As a people, we need to look at fresh water as a valued asset, not something to be flushed down the river
To flood or not to flood, and will spring ever come? Those were the thoughts on many minds as we entered Canada Water Week. Held annually on the third week of March to coincide with World Water Day on March 22, the Manitoba Eco-network celebrated with a conference in Brandon entitled “Keeping Water on the Land.”
With large snow accumulations in eastern Saskatchewan, western Manitoba, and revised flood forecasts from the U.S. Weather Service, this may be one spring when we will be unable to keep water off the land.
People still dealing with the 2011 flood won’t want to hear this, but Brandon Mayor Shari Decter-Hirst vocalized what a lot of people have feared.

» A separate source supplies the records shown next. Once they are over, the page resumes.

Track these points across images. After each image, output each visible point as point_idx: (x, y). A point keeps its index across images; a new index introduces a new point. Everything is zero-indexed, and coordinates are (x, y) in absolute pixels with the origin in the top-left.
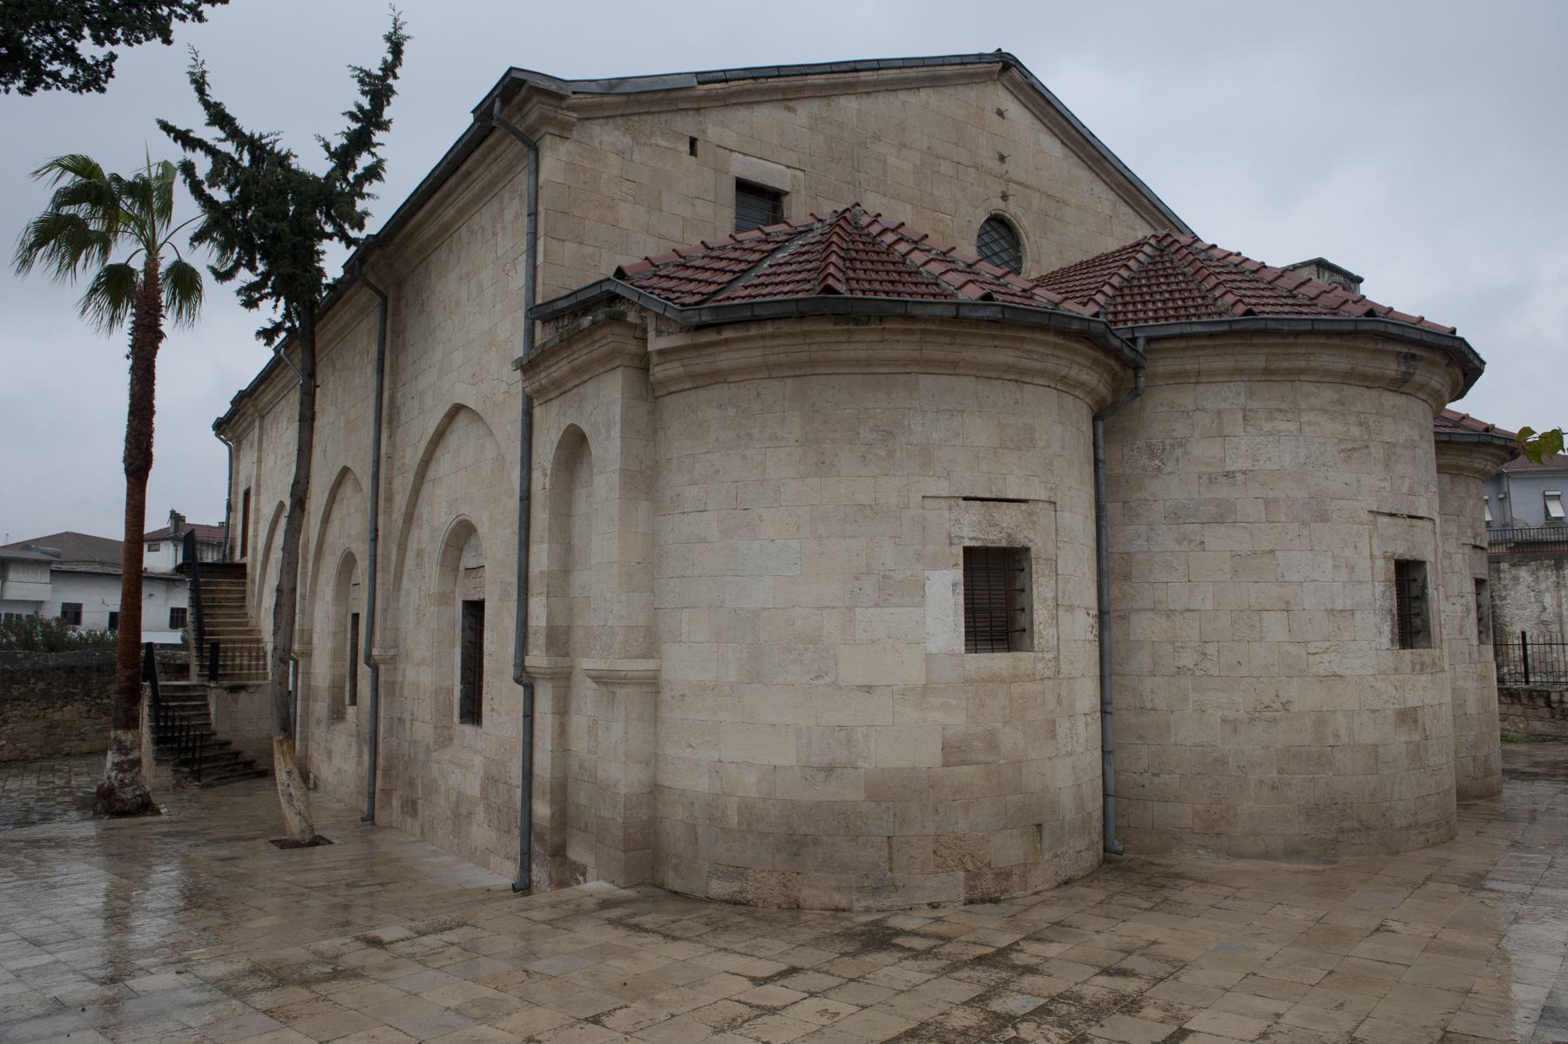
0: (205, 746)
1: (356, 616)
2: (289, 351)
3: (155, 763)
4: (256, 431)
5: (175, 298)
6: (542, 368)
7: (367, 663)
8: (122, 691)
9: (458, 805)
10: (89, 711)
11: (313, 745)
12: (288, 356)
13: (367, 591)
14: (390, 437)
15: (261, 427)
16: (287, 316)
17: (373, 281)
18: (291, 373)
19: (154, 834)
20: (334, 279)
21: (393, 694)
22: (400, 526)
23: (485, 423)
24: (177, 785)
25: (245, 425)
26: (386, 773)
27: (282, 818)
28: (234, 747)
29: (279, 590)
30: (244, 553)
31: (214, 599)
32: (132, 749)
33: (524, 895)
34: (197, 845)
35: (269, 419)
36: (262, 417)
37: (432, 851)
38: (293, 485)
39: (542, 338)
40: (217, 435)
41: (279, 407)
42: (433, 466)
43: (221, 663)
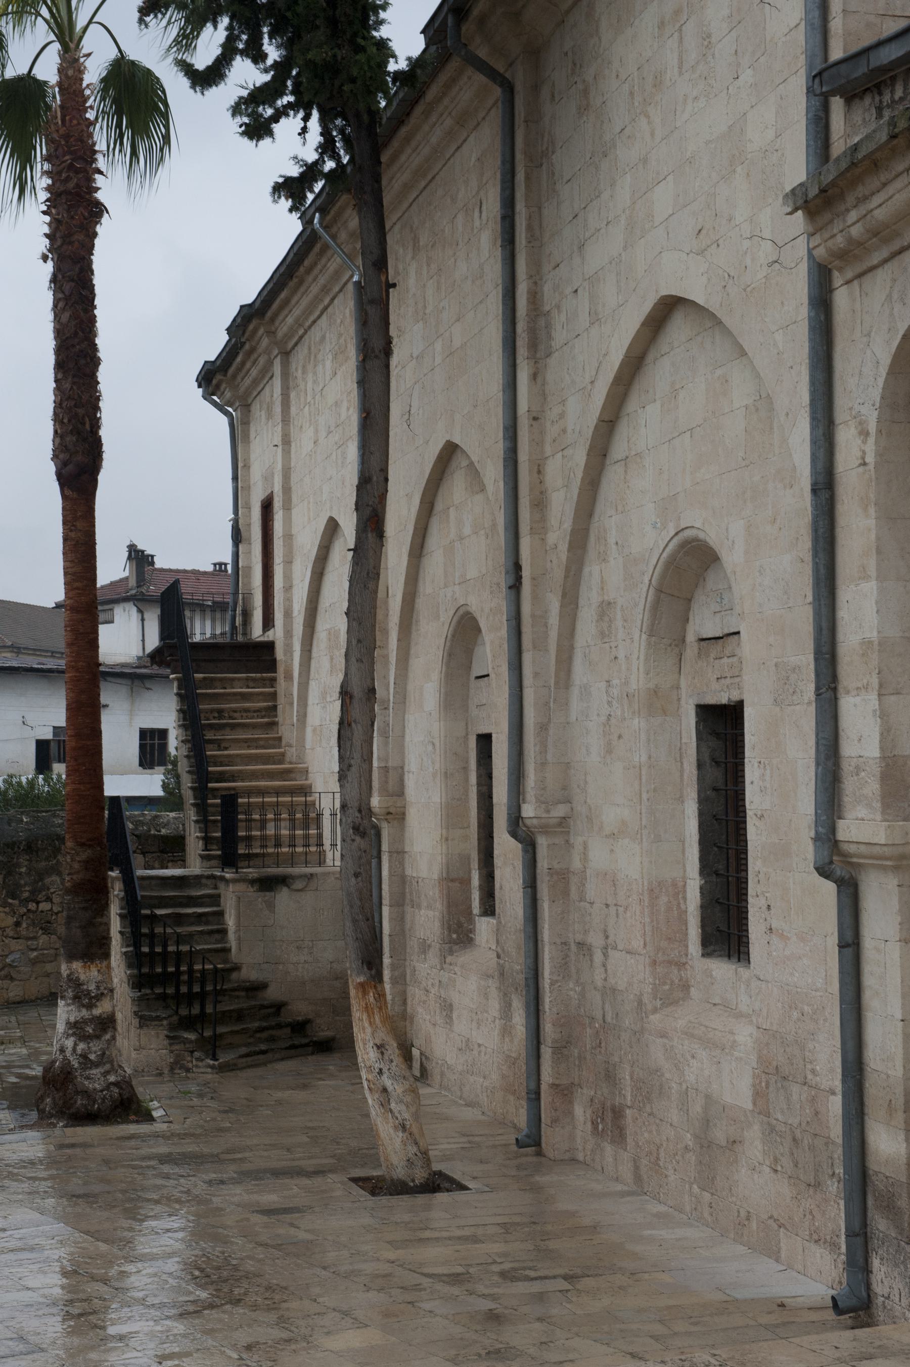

This could be the year that both the Red and Assiniboine rivers flood at the same time.
Factors still working in our favour are the dry soils, lack of frost in the ground, and forecasts for a continuing slow melt with cool weather, but the closer we get to April, the likelihood of a rapid melt increases. We often talk about the intensity of summer rains and acknowledge the damages a fast deluge can cause, but spring melts also have a degree of intensity. And intensity is everything.

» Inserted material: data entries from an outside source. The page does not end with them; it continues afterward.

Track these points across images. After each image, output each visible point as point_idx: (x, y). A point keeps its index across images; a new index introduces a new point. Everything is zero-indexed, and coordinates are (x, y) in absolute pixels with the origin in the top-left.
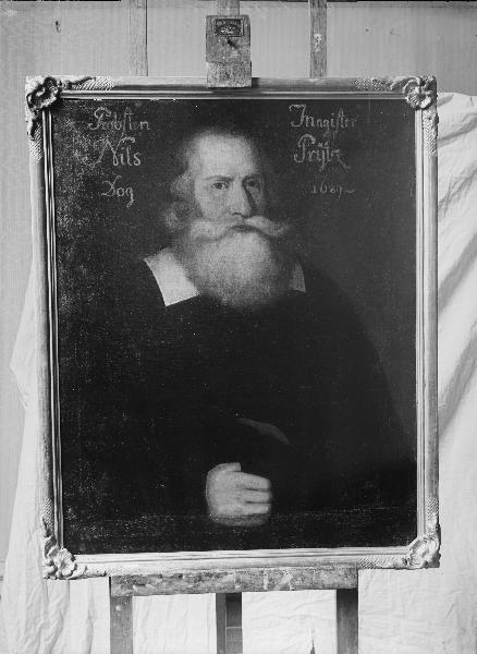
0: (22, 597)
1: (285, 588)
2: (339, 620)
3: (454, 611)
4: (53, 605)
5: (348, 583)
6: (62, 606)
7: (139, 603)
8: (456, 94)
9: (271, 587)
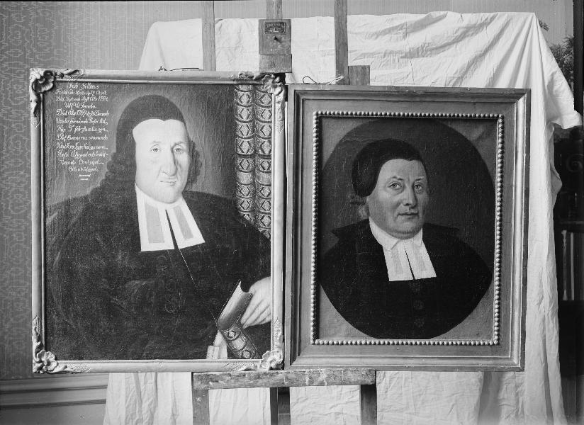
0: (123, 398)
1: (322, 384)
2: (362, 409)
3: (454, 411)
4: (145, 405)
5: (369, 381)
6: (152, 405)
7: (213, 394)
8: (450, 13)
9: (311, 383)
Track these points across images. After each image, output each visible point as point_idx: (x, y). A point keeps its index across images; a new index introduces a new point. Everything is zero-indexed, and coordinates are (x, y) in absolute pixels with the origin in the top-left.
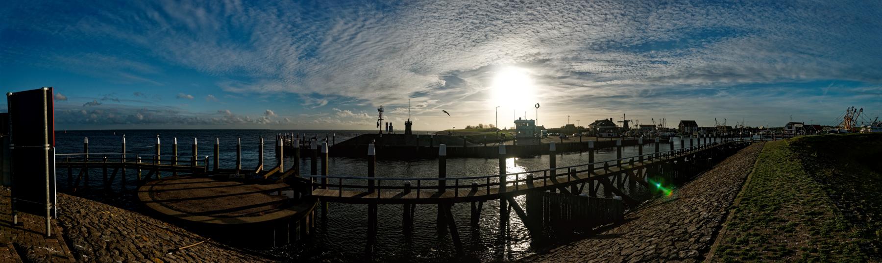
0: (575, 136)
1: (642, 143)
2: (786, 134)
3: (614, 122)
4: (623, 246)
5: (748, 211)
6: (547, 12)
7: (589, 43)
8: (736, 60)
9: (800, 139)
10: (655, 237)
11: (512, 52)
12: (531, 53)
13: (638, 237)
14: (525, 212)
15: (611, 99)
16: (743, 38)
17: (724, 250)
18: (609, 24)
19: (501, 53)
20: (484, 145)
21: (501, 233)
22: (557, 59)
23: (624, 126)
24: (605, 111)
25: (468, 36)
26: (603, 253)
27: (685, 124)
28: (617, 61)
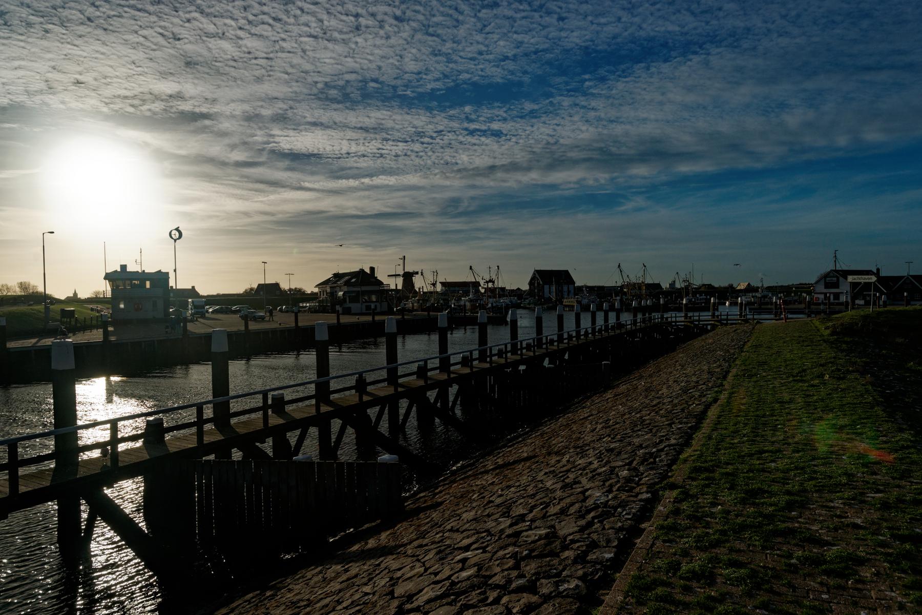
2: (819, 304)
3: (381, 276)
4: (399, 574)
5: (709, 499)
7: (316, 82)
9: (865, 317)
10: (477, 549)
11: (96, 79)
13: (434, 552)
14: (142, 525)
15: (372, 220)
16: (690, 60)
17: (649, 588)
18: (366, 40)
22: (233, 116)
26: (352, 595)
27: (543, 278)
28: (386, 130)
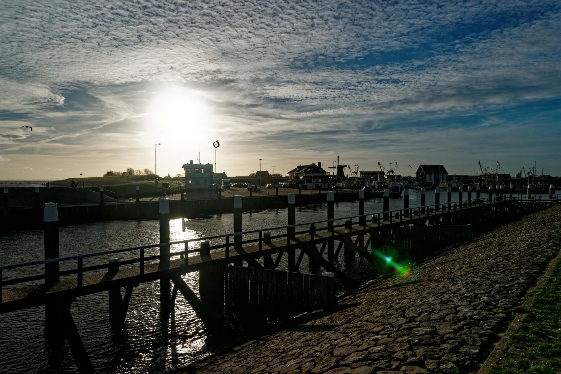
0: (270, 187)
1: (363, 197)
3: (325, 167)
4: (336, 342)
6: (232, 14)
7: (289, 58)
8: (518, 63)
10: (384, 334)
11: (180, 66)
12: (207, 70)
13: (357, 332)
14: (198, 296)
16: (534, 24)
18: (317, 32)
19: (163, 65)
20: (135, 200)
21: (162, 329)
22: (245, 80)
23: (337, 173)
24: (311, 153)
25: (106, 29)
26: (308, 351)
27: (425, 170)
28: (328, 83)
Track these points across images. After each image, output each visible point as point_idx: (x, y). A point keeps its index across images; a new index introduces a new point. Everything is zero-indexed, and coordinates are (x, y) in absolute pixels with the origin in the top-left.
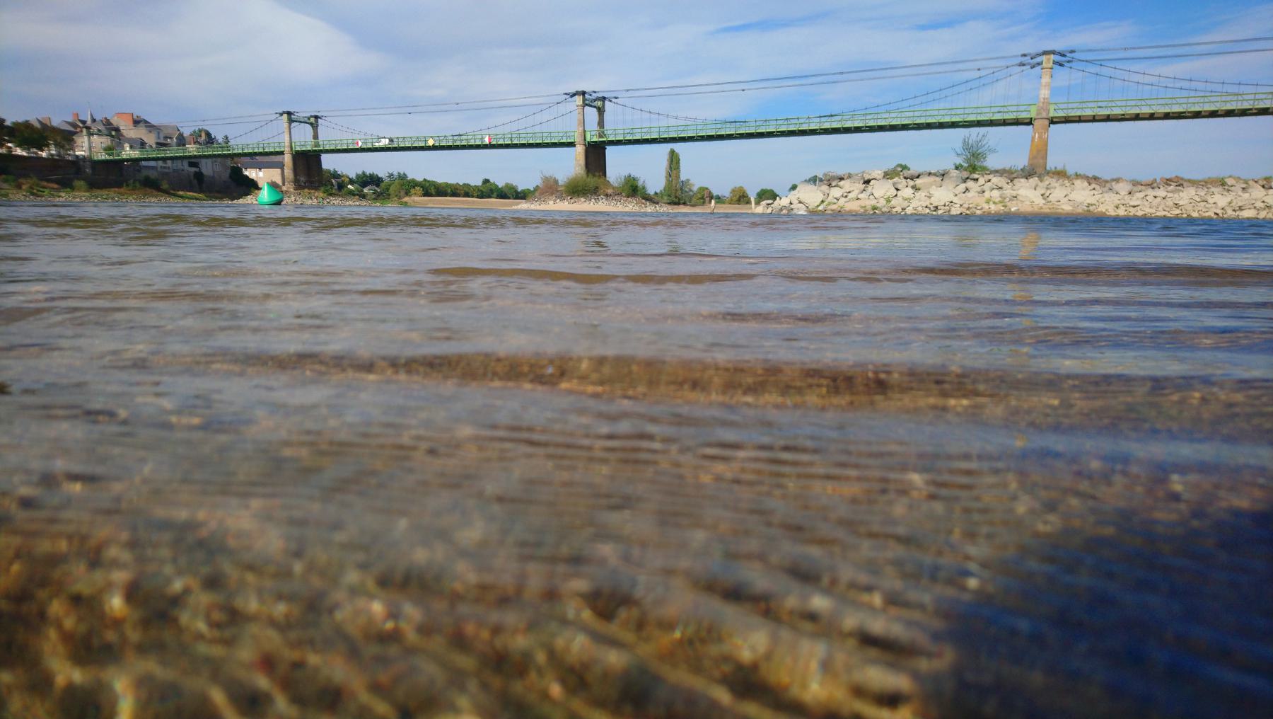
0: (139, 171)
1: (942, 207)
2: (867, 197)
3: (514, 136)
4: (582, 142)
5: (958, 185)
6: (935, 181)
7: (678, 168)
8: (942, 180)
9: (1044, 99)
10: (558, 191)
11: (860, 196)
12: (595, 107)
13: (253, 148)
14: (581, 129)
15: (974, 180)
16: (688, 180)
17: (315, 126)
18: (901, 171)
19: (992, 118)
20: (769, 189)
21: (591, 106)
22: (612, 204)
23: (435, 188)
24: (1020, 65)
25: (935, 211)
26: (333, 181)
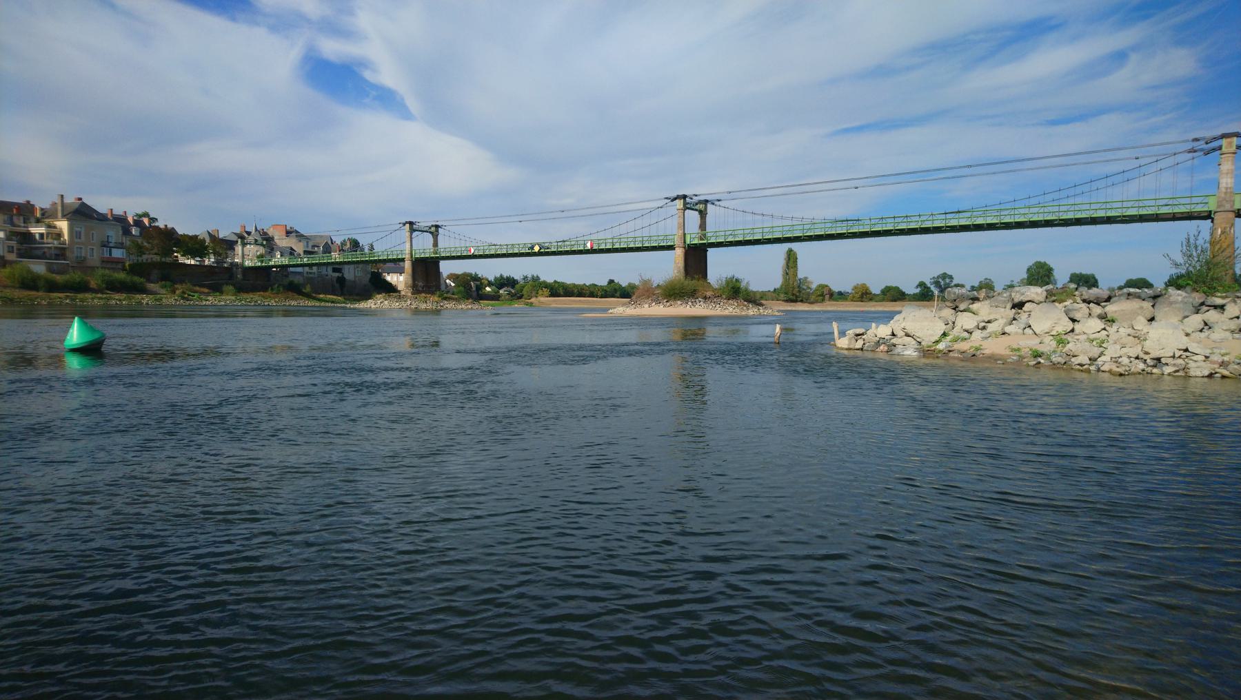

The billion-dollar flood of 2011 comes on the heels of some extensive drainage projects upstream and has focused attention on landscape management. Greg Bruce from Ducks Unlimited Canada described our country’s wetlands as the kidneys of our watersheds, and called for the protection of existing wetlands.

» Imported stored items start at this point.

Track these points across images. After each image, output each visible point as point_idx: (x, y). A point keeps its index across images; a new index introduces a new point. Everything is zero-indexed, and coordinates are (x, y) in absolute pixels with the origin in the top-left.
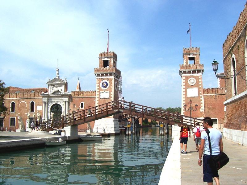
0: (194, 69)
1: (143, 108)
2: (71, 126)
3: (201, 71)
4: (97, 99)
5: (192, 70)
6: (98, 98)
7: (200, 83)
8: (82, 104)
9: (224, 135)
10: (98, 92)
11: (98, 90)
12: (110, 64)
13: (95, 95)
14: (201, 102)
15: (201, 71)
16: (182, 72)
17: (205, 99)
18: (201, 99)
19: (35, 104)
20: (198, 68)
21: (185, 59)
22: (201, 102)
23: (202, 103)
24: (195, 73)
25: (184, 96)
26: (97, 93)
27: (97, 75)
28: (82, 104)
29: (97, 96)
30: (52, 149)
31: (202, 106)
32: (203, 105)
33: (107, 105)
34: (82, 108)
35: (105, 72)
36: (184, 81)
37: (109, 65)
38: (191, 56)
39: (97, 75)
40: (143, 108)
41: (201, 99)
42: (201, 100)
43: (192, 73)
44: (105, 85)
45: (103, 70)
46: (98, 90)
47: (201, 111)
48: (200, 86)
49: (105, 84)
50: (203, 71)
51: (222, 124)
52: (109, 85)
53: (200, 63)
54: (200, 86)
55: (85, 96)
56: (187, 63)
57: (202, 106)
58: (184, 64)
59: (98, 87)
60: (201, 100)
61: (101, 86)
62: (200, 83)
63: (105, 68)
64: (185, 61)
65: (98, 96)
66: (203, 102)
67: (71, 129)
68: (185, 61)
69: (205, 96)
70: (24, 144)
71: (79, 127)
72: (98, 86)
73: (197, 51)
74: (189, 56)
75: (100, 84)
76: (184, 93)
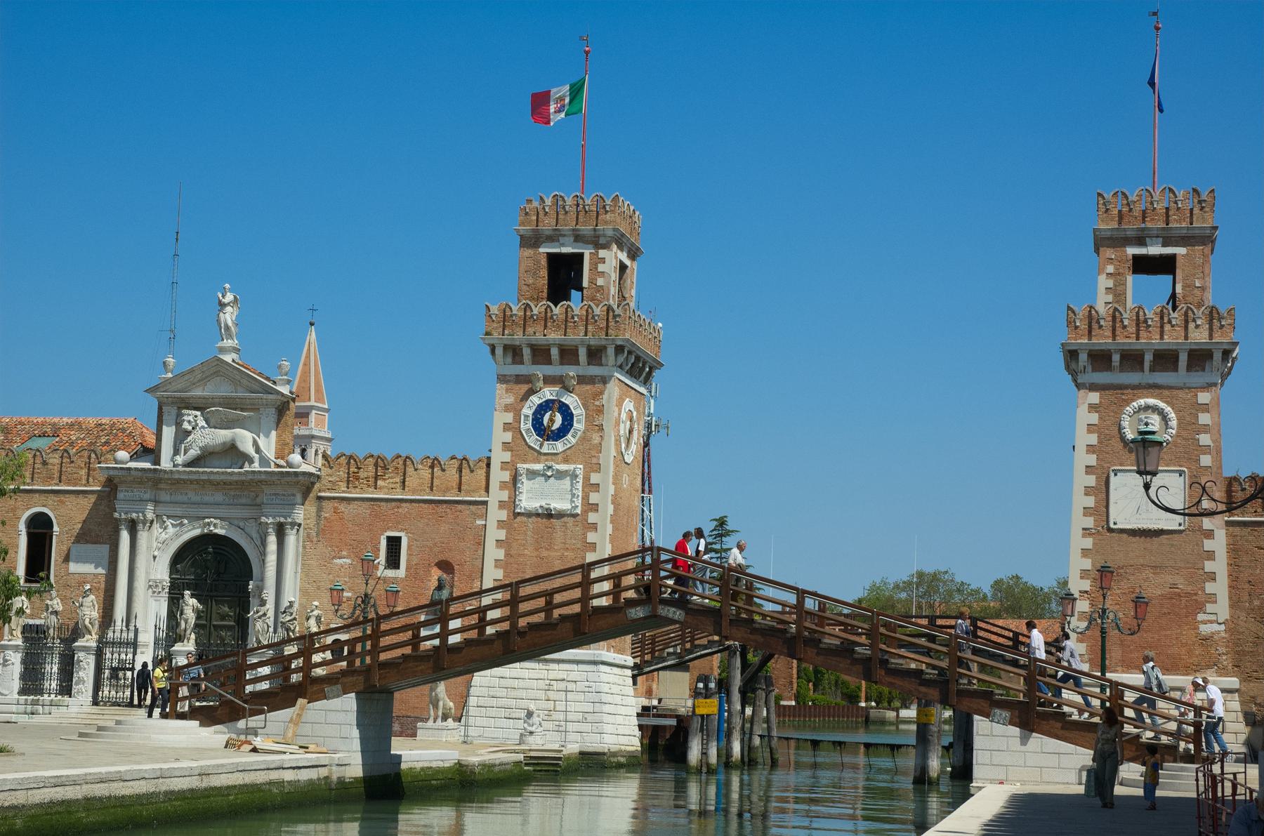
0: (1172, 338)
1: (801, 602)
2: (357, 693)
3: (1218, 356)
4: (496, 514)
5: (1151, 340)
6: (502, 505)
7: (1205, 439)
8: (394, 544)
9: (732, 551)
10: (504, 466)
11: (507, 456)
12: (592, 282)
13: (487, 489)
14: (1209, 566)
15: (1218, 356)
16: (1083, 357)
17: (1234, 550)
18: (1208, 545)
19: (56, 528)
20: (1199, 336)
21: (1110, 269)
22: (1209, 566)
23: (1212, 577)
24: (1176, 369)
25: (1089, 522)
26: (499, 476)
27: (499, 351)
28: (394, 544)
29: (497, 495)
30: (496, 808)
31: (1212, 598)
32: (1220, 588)
33: (586, 576)
34: (390, 573)
35: (554, 336)
36: (1094, 418)
37: (585, 284)
38: (1155, 250)
39: (499, 351)
40: (801, 602)
41: (1208, 545)
42: (1211, 555)
43: (1152, 370)
44: (552, 420)
45: (546, 319)
46: (507, 456)
47: (1205, 629)
48: (1206, 460)
49: (559, 420)
50: (1226, 354)
51: (288, 793)
52: (578, 425)
53: (1210, 299)
54: (1206, 460)
55: (414, 492)
56: (1118, 293)
57: (1212, 598)
58: (1102, 303)
59: (508, 437)
60: (1211, 555)
61: (526, 425)
62: (1205, 439)
63: (557, 310)
64: (1110, 284)
65: (505, 495)
66: (1219, 566)
67: (361, 712)
68: (1104, 282)
69: (1237, 530)
70: (212, 784)
71: (405, 699)
72: (507, 427)
73: (1196, 211)
74: (1132, 251)
75: (517, 419)
76: (1090, 502)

He argued that the ongoing drainage of wetlands is not only increasing the amount of water being dumped into the drainage system, but increasing the nutrient movement as well. If we continue to flush out lowland areas that have withheld nutrients for hundreds of years, those nutrients will end up in our major lakes of Lake Manitoba and Lake Winnipeg.
His concerns are supported by AAFC’s data from the Tobacco Creek Model Watershed where small dams on the escarpment have reduced peak flows and flooding, and the dams act as nutrient sinks capable of holding back 10 to 20 per cent of the nutrients in the waterway. If the construction of artificial wetlands can benefit the waterway, then the converse is most likely true when they are removed.
The call for action was echoed by Co-operator editor Laura Rance who described the human cost of flooding. While governments begrudgingly add up the expenses of floods like 1997 and 2011, many people are still reeling from their losses that will never be recovered. Rance noted that cities are protected and flooding is essentially a rural issue. Rural people may have to show the initiative to deal with it. At some point we need to move beyond paying for the damages of the last flood, and start investing in flood mitigation before the next one happens.
We are reminded that while the agricultural landscape is in the business of producing food, we also share that landscape with future generations. How they eat, how they produce food, and how they live will be determined by the legacy we leave behind. That landscape needs to be developed in such a manner that we can sustain the times of excess water, and save it for the next drought when we know we will need it.
While Canada is said to be home to about 20 per cent of the world’s fresh water, only about seven per cent is available for our use. Much of that water is tied up in lake bottoms, deep aquifers and glaciers. In short, it is still a valuable commodity and its perceived abundance should not be taken for granted. While our freshwater supplies continue to flow north into Hudson’s Bay and the Atlantic Ocean, most of our population lives in the south where reserves are highly in demand and often stressed. As a people, we need to look at fresh water as a valued asset, not something to be flushed down the river.
The sentiments of the meeting may have been summarized best by Conservative MLA Ian Wishart. He acknowledged that while the province has made improvements to the licensing of both drainage and retention projects, much more needs to be done. Exactly what more remains to be seen, but the masses are becoming very concerned about the impacts of what the weather patterns are throwing at us.
Until we can assist and streamline projects that retain water on landscape to the point that they are easier to build than drainage ditches, we are going to continue to see drainage outweigh retention by a factor of 10. Ultimately that means more flooding, more expensive damages, and higher tax costs to deal with the issue. We can pay now, or we can pay later, but rest assured we will be paying. Floods are not getting cheaper.